Your objective
Where a line of the data below has the string "Москва", copy that line.

-- Given records follows --

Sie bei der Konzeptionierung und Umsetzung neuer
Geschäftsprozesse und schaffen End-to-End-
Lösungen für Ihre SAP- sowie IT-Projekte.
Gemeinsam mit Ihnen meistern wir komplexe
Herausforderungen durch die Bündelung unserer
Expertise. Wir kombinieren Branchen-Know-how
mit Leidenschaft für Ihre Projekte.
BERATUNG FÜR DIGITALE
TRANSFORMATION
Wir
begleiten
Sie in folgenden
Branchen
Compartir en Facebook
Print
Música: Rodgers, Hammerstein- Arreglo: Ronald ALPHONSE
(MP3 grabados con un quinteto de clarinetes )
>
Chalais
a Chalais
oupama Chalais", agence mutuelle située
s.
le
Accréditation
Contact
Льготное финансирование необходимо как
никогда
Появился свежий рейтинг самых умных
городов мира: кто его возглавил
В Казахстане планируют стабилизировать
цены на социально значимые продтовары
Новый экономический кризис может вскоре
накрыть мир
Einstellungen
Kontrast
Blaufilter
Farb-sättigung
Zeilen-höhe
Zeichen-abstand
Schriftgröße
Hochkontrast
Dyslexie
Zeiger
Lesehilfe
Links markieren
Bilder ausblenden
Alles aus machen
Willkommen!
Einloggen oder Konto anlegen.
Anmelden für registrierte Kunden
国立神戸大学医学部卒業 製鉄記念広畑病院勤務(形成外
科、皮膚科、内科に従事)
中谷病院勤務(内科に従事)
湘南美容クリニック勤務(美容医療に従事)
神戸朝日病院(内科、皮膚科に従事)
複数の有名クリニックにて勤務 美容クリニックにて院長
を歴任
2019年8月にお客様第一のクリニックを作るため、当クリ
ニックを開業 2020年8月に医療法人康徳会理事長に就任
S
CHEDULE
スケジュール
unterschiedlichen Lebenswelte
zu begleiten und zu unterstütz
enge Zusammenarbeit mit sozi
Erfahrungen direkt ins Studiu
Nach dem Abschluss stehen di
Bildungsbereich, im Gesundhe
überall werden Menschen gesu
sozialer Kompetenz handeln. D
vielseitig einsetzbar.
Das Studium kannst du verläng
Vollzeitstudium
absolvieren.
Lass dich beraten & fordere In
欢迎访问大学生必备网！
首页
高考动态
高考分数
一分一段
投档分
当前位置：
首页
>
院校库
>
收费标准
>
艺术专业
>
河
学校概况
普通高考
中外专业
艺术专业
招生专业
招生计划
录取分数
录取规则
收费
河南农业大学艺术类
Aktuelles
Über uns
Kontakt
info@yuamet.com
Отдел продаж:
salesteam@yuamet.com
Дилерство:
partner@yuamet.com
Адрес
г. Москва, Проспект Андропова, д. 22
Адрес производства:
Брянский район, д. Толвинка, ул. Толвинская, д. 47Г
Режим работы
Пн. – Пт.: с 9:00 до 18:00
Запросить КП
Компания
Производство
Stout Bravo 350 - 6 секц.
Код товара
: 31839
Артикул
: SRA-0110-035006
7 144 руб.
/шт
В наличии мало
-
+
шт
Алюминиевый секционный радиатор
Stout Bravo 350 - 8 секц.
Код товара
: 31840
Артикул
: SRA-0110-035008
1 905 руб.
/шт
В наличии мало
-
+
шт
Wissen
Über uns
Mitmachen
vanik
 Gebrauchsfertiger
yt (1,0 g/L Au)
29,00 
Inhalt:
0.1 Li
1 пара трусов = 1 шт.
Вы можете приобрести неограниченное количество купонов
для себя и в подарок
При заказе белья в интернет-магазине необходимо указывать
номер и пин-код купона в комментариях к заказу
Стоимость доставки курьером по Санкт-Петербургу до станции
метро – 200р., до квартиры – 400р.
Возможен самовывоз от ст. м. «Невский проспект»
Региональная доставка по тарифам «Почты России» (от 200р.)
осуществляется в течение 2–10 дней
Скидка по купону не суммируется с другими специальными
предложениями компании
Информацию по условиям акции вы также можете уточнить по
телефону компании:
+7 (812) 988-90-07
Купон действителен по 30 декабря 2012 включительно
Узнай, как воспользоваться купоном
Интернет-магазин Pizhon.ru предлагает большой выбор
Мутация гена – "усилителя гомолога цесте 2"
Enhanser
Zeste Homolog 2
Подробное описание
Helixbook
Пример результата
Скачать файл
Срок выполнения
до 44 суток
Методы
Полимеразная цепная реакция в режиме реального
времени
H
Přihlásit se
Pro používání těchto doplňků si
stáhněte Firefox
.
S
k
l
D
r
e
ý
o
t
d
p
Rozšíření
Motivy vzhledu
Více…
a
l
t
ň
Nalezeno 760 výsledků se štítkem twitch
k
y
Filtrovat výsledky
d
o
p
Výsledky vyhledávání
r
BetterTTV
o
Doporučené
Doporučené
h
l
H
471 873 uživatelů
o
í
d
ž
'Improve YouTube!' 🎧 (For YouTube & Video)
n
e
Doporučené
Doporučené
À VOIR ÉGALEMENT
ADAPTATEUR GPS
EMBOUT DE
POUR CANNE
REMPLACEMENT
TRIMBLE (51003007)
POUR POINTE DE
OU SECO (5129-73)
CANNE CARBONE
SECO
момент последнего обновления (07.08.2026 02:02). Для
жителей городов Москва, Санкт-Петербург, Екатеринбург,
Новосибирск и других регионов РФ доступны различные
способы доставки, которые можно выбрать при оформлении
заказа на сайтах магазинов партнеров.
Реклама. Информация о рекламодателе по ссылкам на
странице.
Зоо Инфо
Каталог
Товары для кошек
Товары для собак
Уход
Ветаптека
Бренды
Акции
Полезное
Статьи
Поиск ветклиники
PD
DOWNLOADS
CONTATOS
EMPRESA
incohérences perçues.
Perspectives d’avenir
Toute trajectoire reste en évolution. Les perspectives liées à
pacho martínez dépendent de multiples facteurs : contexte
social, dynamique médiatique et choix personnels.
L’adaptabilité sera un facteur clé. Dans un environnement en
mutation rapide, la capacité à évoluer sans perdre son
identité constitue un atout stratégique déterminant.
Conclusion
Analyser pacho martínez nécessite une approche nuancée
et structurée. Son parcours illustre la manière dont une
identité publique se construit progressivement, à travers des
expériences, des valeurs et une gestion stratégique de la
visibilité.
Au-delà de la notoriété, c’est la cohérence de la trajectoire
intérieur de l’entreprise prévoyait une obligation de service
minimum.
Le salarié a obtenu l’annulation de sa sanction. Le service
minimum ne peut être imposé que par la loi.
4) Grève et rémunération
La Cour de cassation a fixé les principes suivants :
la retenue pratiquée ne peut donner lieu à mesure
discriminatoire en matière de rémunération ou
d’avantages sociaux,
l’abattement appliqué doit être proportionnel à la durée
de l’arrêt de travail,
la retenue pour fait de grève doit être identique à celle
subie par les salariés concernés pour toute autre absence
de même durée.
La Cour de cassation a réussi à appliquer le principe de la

-- Given records concluded --

Result
г. Москва, Проспект Андропова, д. 22
жителей городов Москва, Санкт-Петербург, Екатеринбург,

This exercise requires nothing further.